■ Exercise aim ■
For each line below that holds "four", return the line as it stands.

───── Exercise data

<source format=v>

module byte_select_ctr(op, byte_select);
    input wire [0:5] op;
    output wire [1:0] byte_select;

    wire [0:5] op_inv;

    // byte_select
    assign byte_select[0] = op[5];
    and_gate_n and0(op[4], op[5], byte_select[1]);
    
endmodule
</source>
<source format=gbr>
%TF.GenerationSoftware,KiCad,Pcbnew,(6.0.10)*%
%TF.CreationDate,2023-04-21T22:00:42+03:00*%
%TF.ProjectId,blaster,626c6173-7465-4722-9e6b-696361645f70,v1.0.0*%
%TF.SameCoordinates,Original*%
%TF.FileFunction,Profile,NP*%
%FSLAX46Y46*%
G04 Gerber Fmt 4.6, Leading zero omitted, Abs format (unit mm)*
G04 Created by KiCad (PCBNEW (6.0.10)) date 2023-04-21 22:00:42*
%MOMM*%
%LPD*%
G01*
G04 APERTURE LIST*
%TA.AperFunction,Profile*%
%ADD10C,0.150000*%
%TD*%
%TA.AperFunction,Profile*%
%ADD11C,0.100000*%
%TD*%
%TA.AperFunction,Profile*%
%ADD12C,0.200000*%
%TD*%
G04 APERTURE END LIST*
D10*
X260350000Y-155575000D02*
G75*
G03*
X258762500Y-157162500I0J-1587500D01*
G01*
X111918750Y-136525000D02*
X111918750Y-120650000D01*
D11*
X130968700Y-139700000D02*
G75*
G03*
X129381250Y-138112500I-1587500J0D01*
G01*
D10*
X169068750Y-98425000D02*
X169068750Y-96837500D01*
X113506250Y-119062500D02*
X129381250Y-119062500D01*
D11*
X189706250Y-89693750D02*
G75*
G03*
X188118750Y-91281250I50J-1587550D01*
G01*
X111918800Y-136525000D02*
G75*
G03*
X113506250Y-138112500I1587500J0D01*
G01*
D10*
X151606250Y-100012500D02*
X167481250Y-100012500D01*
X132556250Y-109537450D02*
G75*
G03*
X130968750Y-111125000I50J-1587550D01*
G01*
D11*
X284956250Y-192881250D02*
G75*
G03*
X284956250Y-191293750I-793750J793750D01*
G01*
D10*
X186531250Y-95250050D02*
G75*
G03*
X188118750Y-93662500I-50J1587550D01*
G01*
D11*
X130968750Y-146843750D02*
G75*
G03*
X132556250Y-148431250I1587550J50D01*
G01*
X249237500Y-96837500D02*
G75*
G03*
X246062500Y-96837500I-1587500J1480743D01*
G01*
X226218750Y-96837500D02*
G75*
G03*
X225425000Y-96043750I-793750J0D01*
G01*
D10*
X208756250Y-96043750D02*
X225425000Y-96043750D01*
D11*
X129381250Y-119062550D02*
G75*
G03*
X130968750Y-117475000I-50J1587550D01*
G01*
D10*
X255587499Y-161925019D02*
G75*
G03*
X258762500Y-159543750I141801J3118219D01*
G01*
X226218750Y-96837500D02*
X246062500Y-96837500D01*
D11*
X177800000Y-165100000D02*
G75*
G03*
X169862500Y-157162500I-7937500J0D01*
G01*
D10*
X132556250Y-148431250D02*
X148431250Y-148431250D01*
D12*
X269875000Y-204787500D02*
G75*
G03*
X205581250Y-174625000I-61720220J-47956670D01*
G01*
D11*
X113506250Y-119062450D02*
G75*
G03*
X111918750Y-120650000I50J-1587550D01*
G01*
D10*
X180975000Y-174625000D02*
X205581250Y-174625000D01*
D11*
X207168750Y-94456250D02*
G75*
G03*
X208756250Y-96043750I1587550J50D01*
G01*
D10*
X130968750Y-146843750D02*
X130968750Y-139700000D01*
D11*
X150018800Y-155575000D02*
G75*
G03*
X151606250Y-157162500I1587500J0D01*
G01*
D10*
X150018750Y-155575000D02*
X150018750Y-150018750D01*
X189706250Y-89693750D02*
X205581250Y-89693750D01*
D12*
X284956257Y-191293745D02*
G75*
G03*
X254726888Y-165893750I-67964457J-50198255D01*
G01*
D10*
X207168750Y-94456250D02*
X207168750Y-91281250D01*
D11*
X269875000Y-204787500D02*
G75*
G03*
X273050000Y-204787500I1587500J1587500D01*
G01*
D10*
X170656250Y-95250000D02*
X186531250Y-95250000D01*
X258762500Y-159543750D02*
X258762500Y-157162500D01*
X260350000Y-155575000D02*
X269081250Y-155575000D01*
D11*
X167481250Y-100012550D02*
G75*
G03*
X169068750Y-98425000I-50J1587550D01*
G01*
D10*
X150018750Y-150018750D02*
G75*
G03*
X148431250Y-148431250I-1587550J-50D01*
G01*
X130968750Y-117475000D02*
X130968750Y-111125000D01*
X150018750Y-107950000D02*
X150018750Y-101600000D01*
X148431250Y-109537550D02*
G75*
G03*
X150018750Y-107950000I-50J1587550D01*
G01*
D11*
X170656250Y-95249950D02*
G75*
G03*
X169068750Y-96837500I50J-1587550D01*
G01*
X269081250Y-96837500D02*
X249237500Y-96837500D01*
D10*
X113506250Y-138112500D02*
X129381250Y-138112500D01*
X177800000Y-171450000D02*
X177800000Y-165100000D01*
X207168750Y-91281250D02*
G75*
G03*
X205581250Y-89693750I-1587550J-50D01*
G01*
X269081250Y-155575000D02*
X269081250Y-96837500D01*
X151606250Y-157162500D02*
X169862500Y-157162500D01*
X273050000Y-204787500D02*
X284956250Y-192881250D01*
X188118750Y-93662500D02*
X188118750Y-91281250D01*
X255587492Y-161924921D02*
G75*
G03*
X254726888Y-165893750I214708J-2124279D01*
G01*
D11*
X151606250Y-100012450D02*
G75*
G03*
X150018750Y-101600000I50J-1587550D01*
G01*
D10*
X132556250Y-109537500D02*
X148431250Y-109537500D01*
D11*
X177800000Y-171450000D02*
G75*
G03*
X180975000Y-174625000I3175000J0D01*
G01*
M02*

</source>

──────────
───── Exercise data

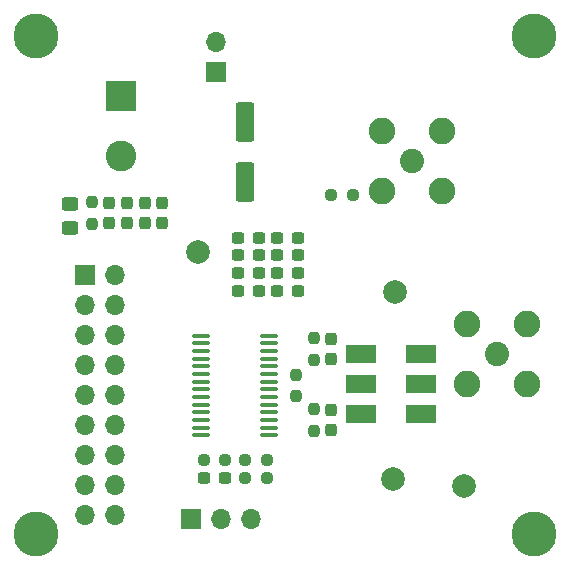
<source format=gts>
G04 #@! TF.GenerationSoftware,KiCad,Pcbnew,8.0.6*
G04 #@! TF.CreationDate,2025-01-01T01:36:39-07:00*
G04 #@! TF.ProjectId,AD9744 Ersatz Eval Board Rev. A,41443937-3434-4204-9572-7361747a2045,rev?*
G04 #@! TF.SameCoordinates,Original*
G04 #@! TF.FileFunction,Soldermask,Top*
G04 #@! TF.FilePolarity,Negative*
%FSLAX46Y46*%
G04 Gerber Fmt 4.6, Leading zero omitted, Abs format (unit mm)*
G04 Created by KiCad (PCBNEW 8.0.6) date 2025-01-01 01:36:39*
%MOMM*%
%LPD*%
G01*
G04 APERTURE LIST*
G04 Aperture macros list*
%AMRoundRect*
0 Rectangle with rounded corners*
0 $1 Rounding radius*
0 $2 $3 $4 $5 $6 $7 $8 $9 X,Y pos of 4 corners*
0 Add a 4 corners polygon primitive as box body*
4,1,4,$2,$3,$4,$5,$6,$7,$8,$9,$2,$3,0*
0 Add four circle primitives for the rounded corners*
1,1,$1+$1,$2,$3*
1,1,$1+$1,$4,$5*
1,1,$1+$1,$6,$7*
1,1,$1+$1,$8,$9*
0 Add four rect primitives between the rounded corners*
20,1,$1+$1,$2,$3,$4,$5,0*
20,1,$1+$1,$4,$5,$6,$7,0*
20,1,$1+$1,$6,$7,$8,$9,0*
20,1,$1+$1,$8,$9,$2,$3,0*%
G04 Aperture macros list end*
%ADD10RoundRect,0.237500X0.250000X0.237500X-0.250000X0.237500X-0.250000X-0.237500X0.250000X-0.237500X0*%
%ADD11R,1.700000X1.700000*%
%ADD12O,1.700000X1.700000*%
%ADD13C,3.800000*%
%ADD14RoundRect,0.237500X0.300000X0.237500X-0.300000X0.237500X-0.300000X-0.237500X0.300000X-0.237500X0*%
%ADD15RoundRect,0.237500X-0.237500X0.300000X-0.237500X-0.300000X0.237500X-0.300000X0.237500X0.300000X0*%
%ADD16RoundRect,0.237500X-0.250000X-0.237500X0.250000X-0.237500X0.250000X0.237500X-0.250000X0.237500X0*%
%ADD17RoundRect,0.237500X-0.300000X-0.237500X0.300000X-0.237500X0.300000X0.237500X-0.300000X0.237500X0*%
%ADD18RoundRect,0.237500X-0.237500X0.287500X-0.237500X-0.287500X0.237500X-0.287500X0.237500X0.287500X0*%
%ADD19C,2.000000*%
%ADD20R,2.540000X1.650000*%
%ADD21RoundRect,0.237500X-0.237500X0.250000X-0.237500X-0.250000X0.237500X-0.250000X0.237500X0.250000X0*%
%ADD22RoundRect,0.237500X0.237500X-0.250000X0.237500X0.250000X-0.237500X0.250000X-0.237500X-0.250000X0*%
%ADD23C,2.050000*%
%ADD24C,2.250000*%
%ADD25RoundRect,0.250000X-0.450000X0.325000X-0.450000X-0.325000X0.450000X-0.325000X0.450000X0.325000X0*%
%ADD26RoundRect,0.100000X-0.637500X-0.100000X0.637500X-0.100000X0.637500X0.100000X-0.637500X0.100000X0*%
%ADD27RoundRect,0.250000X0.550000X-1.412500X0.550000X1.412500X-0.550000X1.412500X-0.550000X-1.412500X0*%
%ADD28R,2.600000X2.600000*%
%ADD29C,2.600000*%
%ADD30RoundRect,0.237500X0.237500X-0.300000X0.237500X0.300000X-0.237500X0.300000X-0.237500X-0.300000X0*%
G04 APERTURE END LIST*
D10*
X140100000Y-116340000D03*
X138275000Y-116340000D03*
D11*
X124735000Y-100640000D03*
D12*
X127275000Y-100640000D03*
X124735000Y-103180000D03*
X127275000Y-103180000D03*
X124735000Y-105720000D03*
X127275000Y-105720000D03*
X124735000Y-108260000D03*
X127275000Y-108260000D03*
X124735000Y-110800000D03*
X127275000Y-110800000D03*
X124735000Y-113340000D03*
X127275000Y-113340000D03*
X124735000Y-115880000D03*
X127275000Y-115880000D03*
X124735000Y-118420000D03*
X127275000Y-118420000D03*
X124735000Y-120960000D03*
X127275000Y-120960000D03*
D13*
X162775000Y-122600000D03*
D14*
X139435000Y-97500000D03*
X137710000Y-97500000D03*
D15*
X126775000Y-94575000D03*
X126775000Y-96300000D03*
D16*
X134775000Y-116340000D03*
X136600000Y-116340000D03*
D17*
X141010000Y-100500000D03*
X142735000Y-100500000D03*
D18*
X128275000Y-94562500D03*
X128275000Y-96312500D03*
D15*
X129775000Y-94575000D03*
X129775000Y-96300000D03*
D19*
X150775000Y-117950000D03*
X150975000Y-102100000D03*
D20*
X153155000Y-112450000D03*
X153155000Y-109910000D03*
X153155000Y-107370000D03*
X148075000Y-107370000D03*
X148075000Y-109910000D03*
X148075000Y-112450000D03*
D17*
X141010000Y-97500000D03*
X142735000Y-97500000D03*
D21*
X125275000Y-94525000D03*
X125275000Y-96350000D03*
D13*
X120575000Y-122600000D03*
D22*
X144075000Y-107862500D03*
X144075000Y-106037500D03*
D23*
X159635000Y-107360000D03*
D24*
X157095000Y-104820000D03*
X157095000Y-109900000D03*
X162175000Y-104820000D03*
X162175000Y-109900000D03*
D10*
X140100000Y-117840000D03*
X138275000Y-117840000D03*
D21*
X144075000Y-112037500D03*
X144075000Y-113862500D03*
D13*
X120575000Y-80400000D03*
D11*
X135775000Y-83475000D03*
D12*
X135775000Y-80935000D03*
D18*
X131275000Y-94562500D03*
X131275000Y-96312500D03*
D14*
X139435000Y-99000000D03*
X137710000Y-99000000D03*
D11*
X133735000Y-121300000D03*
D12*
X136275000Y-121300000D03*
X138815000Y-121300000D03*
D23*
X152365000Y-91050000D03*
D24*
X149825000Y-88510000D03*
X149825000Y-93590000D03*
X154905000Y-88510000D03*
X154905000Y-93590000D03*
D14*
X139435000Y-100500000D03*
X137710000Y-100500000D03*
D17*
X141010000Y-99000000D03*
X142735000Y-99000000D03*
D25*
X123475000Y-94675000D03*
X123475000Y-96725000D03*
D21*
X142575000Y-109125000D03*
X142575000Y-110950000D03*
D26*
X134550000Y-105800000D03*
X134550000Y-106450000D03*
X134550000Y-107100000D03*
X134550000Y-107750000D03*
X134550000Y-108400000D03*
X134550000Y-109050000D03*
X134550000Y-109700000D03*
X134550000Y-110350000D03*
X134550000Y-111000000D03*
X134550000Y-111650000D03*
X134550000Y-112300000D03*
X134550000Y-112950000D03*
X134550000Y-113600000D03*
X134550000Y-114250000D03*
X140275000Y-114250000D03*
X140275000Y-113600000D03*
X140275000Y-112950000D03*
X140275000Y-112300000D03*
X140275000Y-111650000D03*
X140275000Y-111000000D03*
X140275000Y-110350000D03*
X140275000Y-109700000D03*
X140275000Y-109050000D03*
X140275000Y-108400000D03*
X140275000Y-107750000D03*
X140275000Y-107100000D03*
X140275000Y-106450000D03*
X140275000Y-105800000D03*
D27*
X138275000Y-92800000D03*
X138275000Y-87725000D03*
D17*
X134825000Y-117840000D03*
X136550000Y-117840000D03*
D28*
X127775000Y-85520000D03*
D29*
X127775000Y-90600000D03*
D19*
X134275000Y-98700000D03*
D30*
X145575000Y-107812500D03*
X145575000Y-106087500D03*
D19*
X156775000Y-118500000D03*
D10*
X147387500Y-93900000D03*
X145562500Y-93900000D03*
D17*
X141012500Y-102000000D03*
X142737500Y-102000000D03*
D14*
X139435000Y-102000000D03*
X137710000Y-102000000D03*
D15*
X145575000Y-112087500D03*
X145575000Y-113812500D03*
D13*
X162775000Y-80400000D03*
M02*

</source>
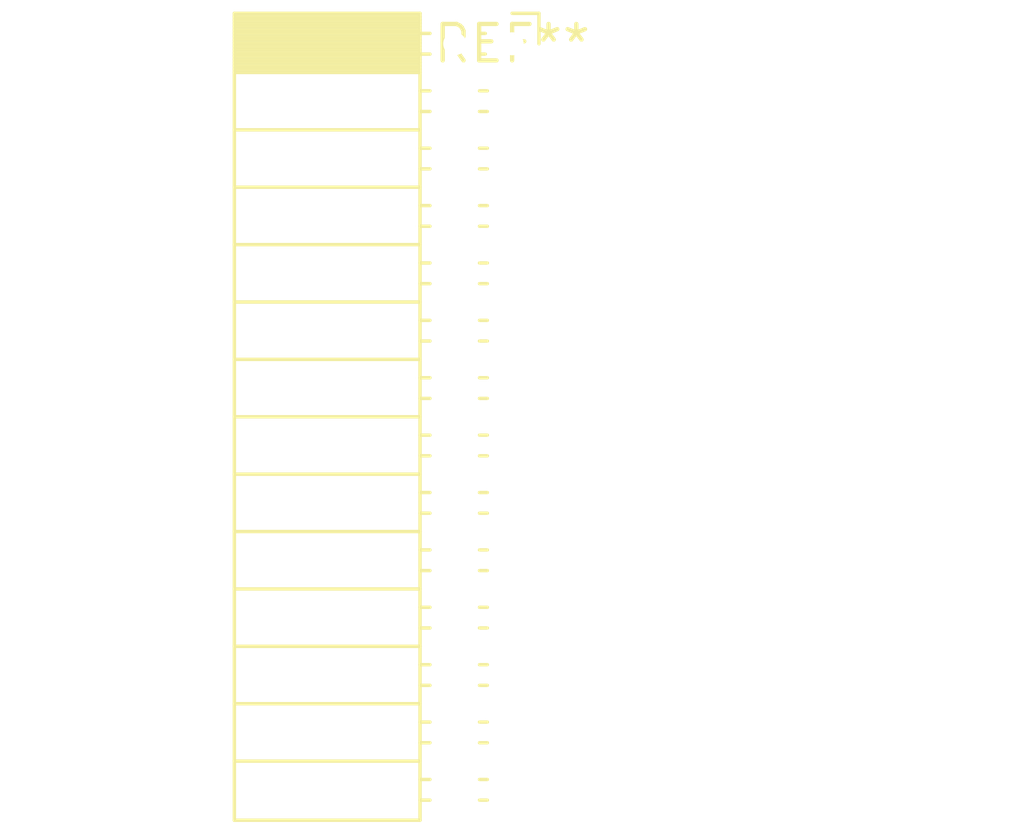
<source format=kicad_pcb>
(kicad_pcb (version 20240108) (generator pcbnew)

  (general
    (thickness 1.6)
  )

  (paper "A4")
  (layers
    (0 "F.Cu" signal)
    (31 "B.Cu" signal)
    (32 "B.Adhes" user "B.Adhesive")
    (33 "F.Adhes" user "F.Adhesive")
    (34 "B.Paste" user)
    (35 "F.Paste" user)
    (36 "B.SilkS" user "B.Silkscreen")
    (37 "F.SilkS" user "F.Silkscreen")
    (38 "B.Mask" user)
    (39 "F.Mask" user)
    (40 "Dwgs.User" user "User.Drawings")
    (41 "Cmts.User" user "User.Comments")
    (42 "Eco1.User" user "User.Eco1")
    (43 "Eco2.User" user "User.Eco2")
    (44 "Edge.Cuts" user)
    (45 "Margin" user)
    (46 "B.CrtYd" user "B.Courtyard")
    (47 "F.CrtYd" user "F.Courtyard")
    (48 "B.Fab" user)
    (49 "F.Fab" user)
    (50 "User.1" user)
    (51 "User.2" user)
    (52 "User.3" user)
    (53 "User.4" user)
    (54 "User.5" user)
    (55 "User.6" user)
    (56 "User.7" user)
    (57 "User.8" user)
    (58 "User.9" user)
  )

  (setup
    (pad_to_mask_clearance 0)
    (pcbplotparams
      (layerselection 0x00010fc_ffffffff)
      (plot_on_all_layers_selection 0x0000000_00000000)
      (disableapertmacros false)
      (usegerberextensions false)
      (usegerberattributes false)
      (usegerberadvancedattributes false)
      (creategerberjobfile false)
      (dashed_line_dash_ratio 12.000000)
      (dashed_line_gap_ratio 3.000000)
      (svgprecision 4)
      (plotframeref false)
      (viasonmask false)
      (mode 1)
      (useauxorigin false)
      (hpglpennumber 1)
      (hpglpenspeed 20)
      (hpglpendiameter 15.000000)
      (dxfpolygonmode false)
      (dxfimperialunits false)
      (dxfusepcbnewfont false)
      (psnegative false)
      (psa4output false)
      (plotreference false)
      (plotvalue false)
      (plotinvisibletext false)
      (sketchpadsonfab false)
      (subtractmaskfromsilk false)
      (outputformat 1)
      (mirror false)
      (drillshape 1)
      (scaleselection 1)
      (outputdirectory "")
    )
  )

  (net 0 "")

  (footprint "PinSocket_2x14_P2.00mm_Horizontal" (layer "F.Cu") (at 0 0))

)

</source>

──────────

■ Exercise answer ■
0 Add four circle primitives for the rounded corners*
0 Add four rect primitives between the rounded corners*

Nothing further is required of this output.